Thursday, April 24, 2014
Inquirer Daily News

St. Joe's gets through crunch to defeat Penn, 84-74

For a St. Joseph's team that has held the upper hand at crunch time in four of its losses only to come apart at the seams, it was one of those lump-in-your-throat possessions.

Penn was making a final charge at the jam-packed, noisy Palestra last night and desperately needed the ball. The Hawks got the ball past midcourt in a most adventurous way and, just as the shot clock was about to strike zero, Pat Calathes launched a three-pointer.
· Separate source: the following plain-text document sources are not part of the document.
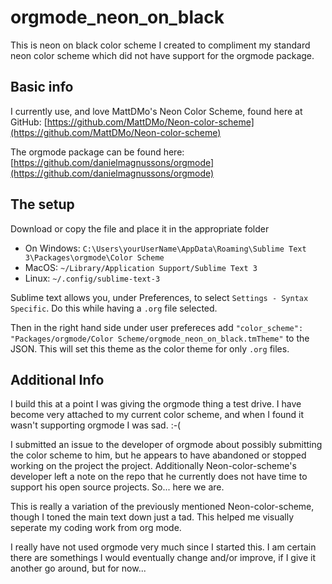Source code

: # orgmode_neon_on_black

This is neon on black color scheme I created to compliment my standard neon color scheme which did not have support for the orgmode package.

## Basic info
I currently use, and love MattDMo's Neon Color Scheme, found here at GitHub: [https://github.com/MattDMo/Neon-color-scheme](https://github.com/MattDMo/Neon-color-scheme)

The orgmode package can be found here: [https://github.com/danielmagnussons/orgmode](https://github.com/danielmagnussons/orgmode)

## The setup
Download or copy the file and place it in the appropriate folder
- On Windows: `C:\Users\yourUserName\AppData\Roaming\Sublime Text 3\Packages\orgmode\Color Scheme`
- MacOS: `~/Library/Application Support/Sublime Text 3`
- Linux: `~/.config/sublime-text-3`

Sublime text allows you, under Preferences, to select `Settings - Syntax Specific`. Do this while having a `.org` file selected.

Then in the right hand side under user prefereces add `"color_scheme": "Packages/orgmode/Color Scheme/orgmode_neon_on_black.tmTheme"` to the JSON. This will set this theme as the color theme for only `.org` files.

## Additional Info
I build this at a point I was giving the orgmode thing a test drive. I have become very attached to my current color scheme, and when I found it wasn't supporting orgmode I was sad. :-(

I submitted an issue to the developer of orgmode about possibly submitting the color scheme to him, but he appears to have abandoned or stopped working on the project the project. Additionally Neon-color-scheme's developer left a note on the repo that he currently does not have time to support his open source projects. So... here we are.

This is really a variation of the previously mentioned Neon-color-scheme, though I toned the main text down just a tad. This helped me visually seperate my coding work from org mode.

I really have not used orgmode very much since I started this. I am certain there are somethings I would eventually change and/or improve, if I give it another go around, but for now...
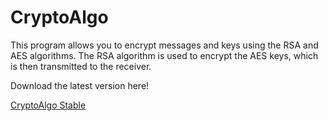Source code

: # CryptoAlgo
This program allows you to encrypt messages and keys using the RSA and AES algorithms. The RSA algorithm is used to encrypt the AES keys, which is then transmitted to the receiver.

Download the latest version here!

[CryptoAlgo Stable](https://doc-9g-1o-drive-data-export.googleusercontent.com/download/2aj9hrnj99evuobli51aeja1f7slcbtm/mpej6c16eos8irhn4a9ho98av0a0dau7/1587631500000/15038332-ebe8-4ac9-8d47-56c4f593b144/106570481722709289199/ADt3v-NwGyDiIqzDOxBfyJ-yLquboMbvoxrIUzK4KKh0cU1bjFf17GQq3_vtsbCZkbQdFRy_l6qJZBDxQxIG-e59i9RKNBYesSPNIF7ZNQ3fWbv7DGwSu70aI0bShGfMXLknGwpeRFiFJcu9Wuc9vLCTP7BaLbv-qfRbPB8U8G6-k4cbmxa3LMP6CzxwYBzTHaXAZ2U6ZhdlmR1q7405zxiSNygVKI3j2ZZANpX8XfUVv-JjKSu-O4REYvq58K9zN_2GwH7wqYRH4iazjMurnX6Mbra2SU1lQvZIJSGdOjU1Lq3KGtyYeVgZABXaT-R9NdThXSR-na0toBo4RN09wKFnhavx-rB5kA==?authuser=0&nonce=umvs83b1k7dme&user=106570481722709289199&hash=81v21dtkidmudq1qhttgqcem1mn9qaun)
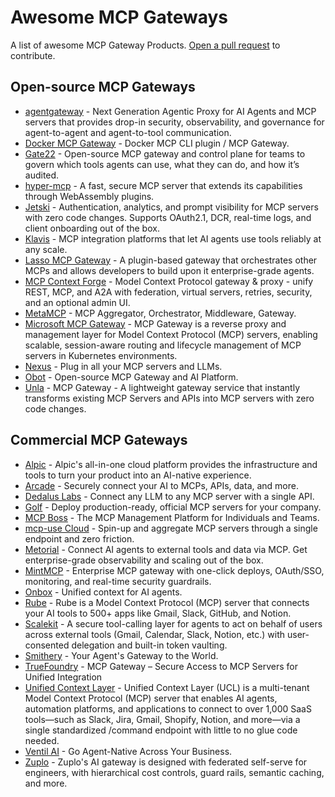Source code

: # Awesome MCP Gateways

A list of awesome MCP Gateway Products. [Open a pull request](https://github.com/e2b-dev/awesome-mcp-gateways/pulls) to contribute.

## Open-source MCP Gateways
- [agentgateway](https://github.com/agentgateway/agentgateway) - Next Generation Agentic Proxy for AI Agents and MCP servers that provides drop-in security, observability, and governance for agent-to-agent and agent-to-tool communication.
- [Docker MCP Gateway](https://github.com/docker/mcp-gateway) - Docker MCP CLI plugin / MCP Gateway.
- [Gate22](https://github.com/aipotheosis-labs/gate22) - Open-source MCP gateway and control plane for teams to govern which tools agents can use, what they can do, and how it’s audited.
- [hyper-mcp](https://github.com/tuananh/hyper-mcp) - A fast, secure MCP server that extends its capabilities through WebAssembly plugins.
- [Jetski](https://github.com/hyprmcp/jetski) - Authentication, analytics, and prompt visibility for MCP servers with zero code changes. Supports OAuth2.1, DCR, real-time logs, and client onboarding out of the box.
- [Klavis](https://github.com/Klavis-AI/klavis) - MCP integration platforms that let AI agents use tools reliably at any scale.
- [Lasso MCP Gateway](https://github.com/lasso-security/mcp-gateway) - A plugin-based gateway that orchestrates other MCPs and allows developers to build upon it enterprise-grade agents.
- [MCP Context Forge](https://github.com/IBM/mcp-context-forge) - Model Context Protocol gateway & proxy - unify REST, MCP, and A2A with federation, virtual servers, retries, security, and an optional admin UI.
- [MetaMCP](https://github.com/metatool-ai/metamcp) - MCP Aggregator, Orchestrator, Middleware, Gateway.
- [Microsoft MCP Gateway](https://github.com/microsoft/mcp-gateway) - MCP Gateway is a reverse proxy and management layer for Model Context Protocol (MCP) servers, enabling scalable, session-aware routing and lifecycle management of MCP servers in Kubernetes environments.
- [Nexus](https://github.com/grafbase/nexus) - Plug in all your MCP servers and LLMs.
- [Obot](https://github.com/obot-platform/obot) - Open-source MCP Gateway and AI Platform.
- [Unla](https://github.com/AmoyLab/Unla) - MCP Gateway - A lightweight gateway service that instantly transforms existing MCP Servers and APIs into MCP servers with zero code changes.

## Commercial MCP Gateways

- [Alpic](https://alpic.ai) - Alpic's all-in-one cloud platform provides the infrastructure and tools to turn your product into an AI-native experience.
- [Arcade](https://www.arcade.dev) - Securely connect your AI to MCPs, APIs, data, and more.
- [Dedalus Labs](https://www.dedaluslabs.ai) - Connect any LLM to any MCP server with a single API.
- [Golf](https://golf.dev) - Deploy production-ready, official MCP servers for your company.
- [MCP Boss](https://www.mcp-boss.com) - The MCP Management Platform for Individuals and Teams.
- [mcp-use Cloud](https://mcp-use.com) - Spin-up and aggregate MCP servers through a single endpoint and zero friction.
- [Metorial](https://metorial.com) - Connect AI agents to external tools and data via MCP. Get enterprise-grade observability and scaling out of the box.
- [MintMCP](https://mintmcp.com) - Enterprise MCP gateway with one-click deploys, OAuth/SSO, monitoring, and real-time security guardrails.
- [Onbox](https://onbox.ai) - Unified context for AI agents.
- [Rube](https://rube.composio.dev) - Rube is a Model Context Protocol (MCP) server that connects your AI tools to 500+ apps like Gmail, Slack, GitHub, and Notion.
- [Scalekit](https://www.scalekit.com/agentic-actions) - A secure tool-calling layer for agents to act on behalf of users across external tools (Gmail, Calendar, Slack, Notion, etc.) with user-consented delegation and built-in token vaulting.
- [Smithery](https://smithery.ai) - Your Agent's Gateway to the World.
- [TrueFoundry](https://www.truefoundry.com/mcp-gateway) - MCP Gateway – Secure Access to MCP Servers for Unified Integration
- [Unified Context Layer](https://ucl.dev/) - Unified Context Layer (UCL) is a multi-tenant Model Context Protocol (MCP) server that enables AI agents, automation platforms, and applications to connect to over 1,000 SaaS tools—such as Slack, Jira, Gmail, Shopify, Notion, and more—via a single standardized /command endpoint with little to no glue code needed.
- [Ventil AI](https://ventil.ai) - Go Agent-Native Across Your Business.
- [Zuplo](https://zuplo.com/features/ai-gateway) - Zuplo's AI gateway is designed with federated self-serve for engineers, with hierarchical cost controls, guard rails, semantic caching, and more.
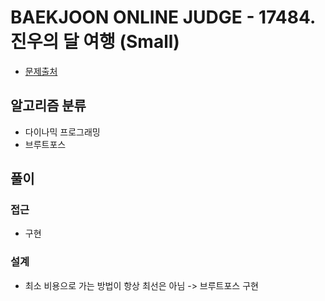 # BAEKJOON ONLINE JUDGE - 17484. 진우의 달 여행 (Small)

- [문제출처](https://www.acmicpc.net/problem/17484 '17484. 진우의 달 여행 (Small)')

## 알고리즘 분류

- 다이나믹 프로그래밍
- 브루트포스

## 풀이

### 접근

- 구현

### 설계

- 최소 비용으로 가는 방법이 항상 최선은 아님 -> 브루트포스 구현
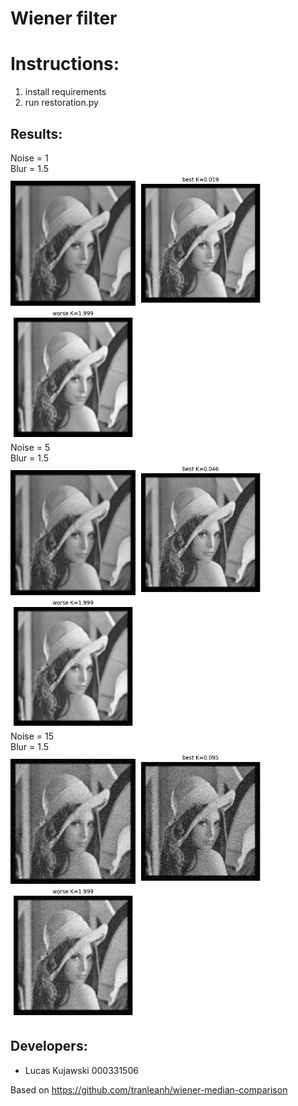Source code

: # Wiener filter

Instructions:
=============
1. install requirements
2. run restoration.py

Results:
-------------
Noise = 1<br>
Blur = 1.5<br>
<img src="https://github.com/ukokuja/wiener_filter/blob/main/results_1_1.5/image_with_noise.png?raw=true" alt="drawing" width="200"/>
<img src="https://github.com/ukokuja/wiener_filter/blob/main/results_1_1.5/result_best.jpg?raw=true" alt="drawing" width="200"/>
<img src="https://github.com/ukokuja/wiener_filter/blob/main/results_1_1.5/result_worse.jpg?raw=true" alt="drawing" width="200"/><br>
Noise = 5<br>
Blur = 1.5<br>
<img src="https://github.com/ukokuja/wiener_filter/blob/main/results_5_1.5/image_with_noise.png?raw=true" alt="drawing" width="200"/>
<img src="https://github.com/ukokuja/wiener_filter/blob/main/results_5_1.5/result_best.jpg?raw=true" alt="drawing" width="200"/>
<img src="https://github.com/ukokuja/wiener_filter/blob/main/results_5_1.5/result_worse.jpg?raw=true" alt="drawing" width="200"/><br>
Noise = 15<br>
Blur = 1.5<br>
<img src="https://github.com/ukokuja/wiener_filter/blob/main/results_15_1.5/image_with_noise.png?raw=true" alt="drawing" width="200"/>
<img src="https://github.com/ukokuja/wiener_filter/blob/main/results_15_1.5/result_best.jpg?raw=true" alt="drawing" width="200"/>
<img src="https://github.com/ukokuja/wiener_filter/blob/main/results_15_1.5/result_worse.jpg?raw=true" alt="drawing" width="200"/>

Developers:
------------
* Lucas Kujawski  000331506 

Based on https://github.com/tranleanh/wiener-median-comparison
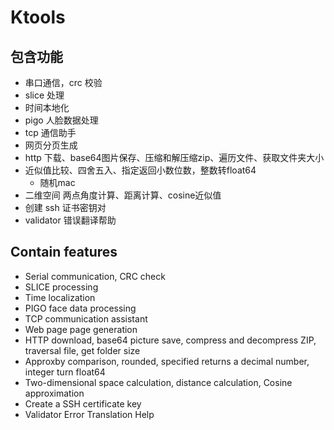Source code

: <!--
 * @Author: Keven
 * @version: v1.0.1
 * @Date: 2021-10-04 10:05:45
 * @LastEditors: Keven
 * @LastEditTime: 2021-10-19 10:52:40
-->
# Ktools

## 包含功能
- 串口通信，crc 校验
- slice 处理
- 时间本地化
- pigo 人脸数据处理
- tcp 通信助手
- 网页分页生成
- http 下载、base64图片保存、压缩和解压缩zip、遍历文件、获取文件夹大小
- 近似值比较、四舍五入、指定返回小数位数，整数转float64
  - 随机mac
- 二维空间 两点角度计算、距离计算、cosine近似值
- 创建 ssh 证书密钥对
- validator 错误翻译帮助

## Contain features
- Serial communication, CRC check
- SLICE processing
- Time localization
- PIGO face data processing
- TCP communication assistant
- Web page page generation
- HTTP download, base64 picture save, compress and decompress ZIP, traversal file, get folder size
- Approxby comparison, rounded, specified returns a decimal number, integer turn float64
- Two-dimensional space calculation, distance calculation, Cosine approximation
- Create a SSH certificate key
- Validator Error Translation Help

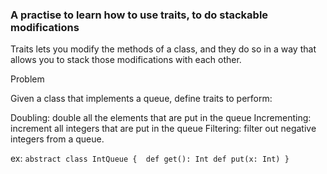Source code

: ### A practise to learn how to use traits, to do stackable modifications 

Traits lets you modify the methods of a class, and they do so in a way that allows you to stack those
modifications with each other.

Problem

   Given a class that implements a queue, define traits to perform:
   
   Doubling: double all the elements that are put in the queue
   Incrementing: increment all integers that are put in the queue
   Filtering: filter out negative integers from a queue.
    
  ex: `abstract class IntQueue { 
        def get(): Int
        def put(x: Int)
      }`
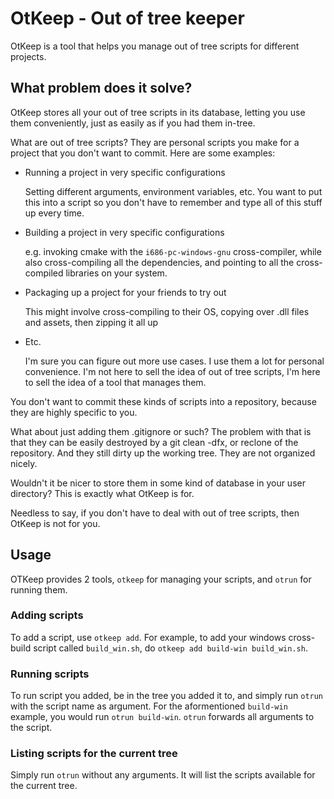 # OtKeep - Out of tree keeper

OtKeep is a tool that helps you manage out of tree scripts for different projects.

## What problem does it solve?
OtKeep stores all your out of tree scripts in its database, letting you use them conveniently,
just as easily as if you had them in-tree.

What are out of tree scripts? They are personal scripts you make for a project that you don't
want to commit. Here are some examples:

- Running a project in very specific configurations

  Setting different arguments, environment variables, etc.
  You want to put this into a script so you don't have to
  remember and type all of this stuff up every time.

- Building a project in very specific configurations

  e.g. invoking cmake with the `i686-pc-windows-gnu` cross-compiler, while also cross-compiling
  all the dependencies, and pointing to all the cross-compiled libraries on your system.

- Packaging up a project for your friends to try out

  This might involve cross-compiling to their OS, copying over .dll files and assets, then zipping it all up

- Etc.

  I'm sure you can figure out more use cases. I use them a lot
  for personal convenience. I'm not here to sell the idea of
  out of tree scripts,  I'm here to sell the idea of a tool that
  manages them.

You don't want to commit these kinds of scripts into a repository, because they are highly specific to you.

What about just adding them .gitignore or such?
The problem with that is that they can be easily destroyed by a git clean -dfx, or reclone of the repository.
And they still dirty up the working tree. They are not organized nicely.

Wouldn't it be nicer to store them in some kind of database in your user directory?
This is exactly what OtKeep is for.

Needless to say, if you don't have to deal with out of tree scripts, then OtKeep is not for you.

## Usage

OTKeep provides 2 tools, `otkeep` for managing your scripts, and `otrun` for running them.

### Adding scripts
To add a script, use `otkeep add`.
For example, to add your windows cross-build script called `build_win.sh`, do `otkeep add build-win build_win.sh`.

### Running scripts
To run script you added, be in the tree you added it to, and simply run `otrun` with the script name as argument.
For the aformentioned `build-win` example, you would run `otrun build-win`.
`otrun` forwards all arguments to the script.

### Listing scripts for the current tree
Simply run `otrun` without any arguments. It will list the scripts available for the current tree.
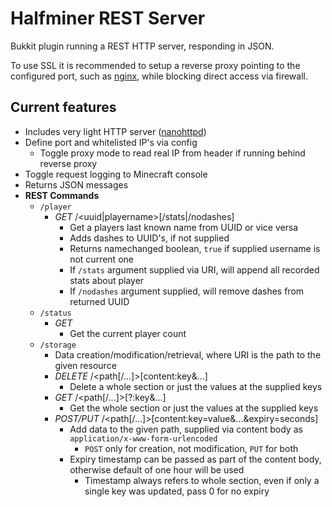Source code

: # Halfminer REST Server
Bukkit plugin running a REST HTTP server, responding in JSON.

To use SSL it is recommended to setup a reverse proxy pointing to the configured port, such as [nginx](https://nginx.org/en/), while blocking direct access via firewall.

## Current features
- Includes very light HTTP server ([nanohttpd](https://github.com/NanoHttpd/nanohttpd))
- Define port and whitelisted IP's via config
  - Toggle proxy mode to read real IP from header if running behind reverse proxy
- Toggle request logging to Minecraft console
- Returns JSON messages
- **REST Commands**
  - ``/player``
    - *GET* /\<uuid|playername>\[/stats|/nodashes]
      - Get a players last known name from UUID or vice versa
      - Adds dashes to UUID's, if not supplied
      - Returns namechanged boolean, ``true`` if supplied username is not current one
      - If ``/stats`` argument supplied via URI, will append all recorded stats about player
      - If ``/nodashes`` argument supplied, will remove dashes from returned UUID
  - ``/status``
    - *GET*
      - Get the current player count
  - ``/storage``
    - Data creation/modification/retrieval, where URI is the path to the given resource
    - *DELETE* /\<path\[/...]>\[content:key&...]
      - Delete a whole section or just the values at the supplied keys
    - *GET* /\<path\[/...]>\[?:key&...]
      - Get the whole section or just the values at the supplied keys
    - *POST/PUT* /\<path\[/...]>\[content:key=value&...&expiry=seconds]
      - Add data to the given path, supplied via content body as ``application/x-www-form-urlencoded``
        - ``POST`` only for creation, not modification, ``PUT`` for both
      - Expiry timestamp can be passed as part of the content body, otherwise default of one hour will be used
        - Timestamp always refers to whole section, even if only a single key was updated, pass 0 for no expiry

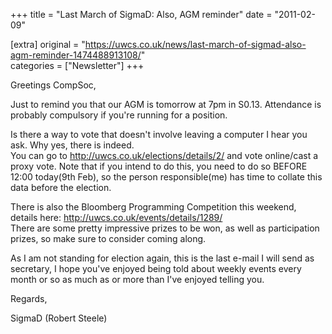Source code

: +++
title = "Last March of SigmaD: Also, AGM reminder"
date = "2011-02-09"

[extra]
original = "https://uwcs.co.uk/news/last-march-of-sigmad-also-agm-reminder-1474488913108/"    
categories = ["Newsletter"]
+++

Greetings CompSoc,

Just to remind you that our AGM is tomorrow at 7pm in S0.13. Attendance is probably compulsory if you're running for a position.

Is there a way to vote that doesn't involve leaving a computer I hear you ask. Why yes, there is indeed.  
You can go to http://uwcs.co.uk/elections/details/2/ and vote online/cast a proxy vote. Note that if you intend to do this, you need to do so BEFORE 12:00 today(9th Feb), so the person responsible(me) has time to collate this data before the election.

There is also the Bloomberg Programming Competition this weekend, details here: http://uwcs.co.uk/events/details/1289/  
There are some pretty impressive prizes to be won, as well as participation prizes, so make sure to consider coming along.

As I am not standing for election again, this is the last e-mail I will send as secretary, I hope you've enjoyed being told about weekly events every month or so as much as or more than I've enjoyed telling you.

Regards,

SigmaD (Robert Steele)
"A fadeaway from about 10 feet behind the [three-point] line," Calathes said later.

The missed shot caromed back to Calathes and, with a little more than a minute remaining, he fired a pass to Ahmad Nivins rather than pull the ball out and kill more time.

All ended well for the Hawks. Nivins made the basket, and St. Joe's went on to an 84-74 win over the Quakers in the Big Five.

"It was just an instinct to follow the ball, and I know Ahmad is always on the blocks and he'll catch anything," Calathes said.

The win was the 234th for coach Phil Martelli, tying him with legendary Jack Ramsay for second on St. Joe's all-time list.

And it was largely made possible by Calathes, a 6-foot-10 junior who was a point guard until he went through a remarkable growth spurt at his high school in Casselberry, Fla. He scored 23 points, pulled down 10 rebounds, and handed out six assists. Perhaps most impressive, Calathes had zero turnovers, something that's plagued him.

On this night, it was only fitting that the ball was in Calathes' hands when the final horn sounded.

"He's a hard matchup when he doesn't go and turn the ball over," Martelli said.

For the Quakers (11-7), who went 2-2 in the City Series, Calathes posed a difficult matchup.

"He can make plays, and he did," Penn coach Glen Miller said after a game that had 14 lead changes. "He's a very good three-point shooter, and at the same time he puts the ball on the floor and he's aggressive."

The Hawks (12-8), who are 2-0 in the City Series, played a near-flawless second half when they had the ball, shooting 17 for 30 (56.7 percent) and committing only six turnovers.

They took command of the game by turning a 42-41 deficit into a 62-51 lead, getting points from six players. They had 18 second-chance points in the final 20 minutes.

Nivins, who spent 10 minutes on the bench in the first half with two fouls, had 13 of his 19 points in the second half. Freshman Darrin Govens came off the bench to score 15. Rob Ferguson had 15 points. Freshman D.J. Rivera, benched during the first half because he was late for yesterday's shoot-around, had one basket. But it gave the Hawks their first double-digit lead.

"They're a disciplined team on both sides of the ball," Miller said. "But I think their offensive discipline has a lot to do with their success."

A three-pointer by Brian Grandieri, who had a career-high 23 points, pulled Penn within 77-72 with 1 minute, 49 seconds to go. It was the Quakers' final threat.